Located within the ancient walled city of Angkor Thom and part of the Angkor temples UNESCO World Heritage Site, the Terrace of the Elephants is renowned for its exquisite stone carvings. Built at the end of the 12th century by King Jayavarman VII, the temple takes its name from the depictions of parading elephants that adorn the terrace walls. The Basics
Often included on tours of the Angkor Temples, the Terrace of the Elephants is among the highlights of Angkor Thom, located close to the Terrace of the Leper King, Bayon Temple, and the Royal Palace of Phimeanakas.
Half- and full-day tours run to the Angkor temples from Siem Reap, and most combine a visit to Angkor Thom and the Terrace of the Elephants with stops at other ruins such as the “jungle temple” of Ta Prohm, Banteay Srei, and, of course, world-famous Angkor Wat. Opt to travel around the vast temple site by tuk-tuk; hire a bike and cycle between the ruins; or, for extra comfort, choose a private tour in an air-conditioned vehicle. Things to Know Before You Go
How to Get There
- An Angkor Pass is required to visit the Terrace of the Elephants and the other Angkor temples.
- The Angkor archaeological site is Cambodia’s most visited attraction, and visiting with a guide will ensure that you maximize your time at the large complex.
- Parts of the temple site are wheelchair-accessible, but some areas may be off-limits due to uneven terrain.
The Angkor Archaeological Park is located 4 miles (6 kilometers) north of Siem Reap in Siem Reap Province. Travelers can arrive by tuk-tuk or choose a guided Angkor tour with round-trip transportation from the city.
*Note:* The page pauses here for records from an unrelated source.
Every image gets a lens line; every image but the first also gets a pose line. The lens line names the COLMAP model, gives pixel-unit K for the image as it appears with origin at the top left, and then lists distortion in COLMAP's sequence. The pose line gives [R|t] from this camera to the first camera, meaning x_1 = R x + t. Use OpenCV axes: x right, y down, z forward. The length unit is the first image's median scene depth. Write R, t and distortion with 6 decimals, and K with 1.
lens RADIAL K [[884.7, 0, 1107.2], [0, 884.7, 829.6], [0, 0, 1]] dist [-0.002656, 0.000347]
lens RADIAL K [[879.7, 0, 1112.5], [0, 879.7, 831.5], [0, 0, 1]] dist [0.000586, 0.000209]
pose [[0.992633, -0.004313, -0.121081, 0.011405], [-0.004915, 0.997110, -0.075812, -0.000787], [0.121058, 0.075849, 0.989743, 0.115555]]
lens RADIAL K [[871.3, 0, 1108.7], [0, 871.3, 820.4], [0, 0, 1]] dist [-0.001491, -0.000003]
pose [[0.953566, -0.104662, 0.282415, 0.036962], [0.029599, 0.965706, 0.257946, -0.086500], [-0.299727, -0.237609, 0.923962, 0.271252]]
The Terrace of the Elephants is located in Angkor Thom, around 2.5 miles (4 kilometers) north of Angkor Wat.When to Get There
Angkor’s peak season is from November to February, when huge crowds descend on the temples. The best time to visit the Terrace of the Elephants is in the morning, when the soft light is ideal for admiring the fine stonework and taking photos.
Exploring the Ruins of the Terrace of the Elephants
The terrace, which stretches nearly 1,150 feet (350 meters) across a grassy expanse, once served as a ceremonial platform and foundation for the Khmer king’s royal audience hall. Leave ample time to admire the relief stone carvings—the intricate designs include elephant parades, elephant trunks, circuslike scenes of acrobats, and wrestling matches.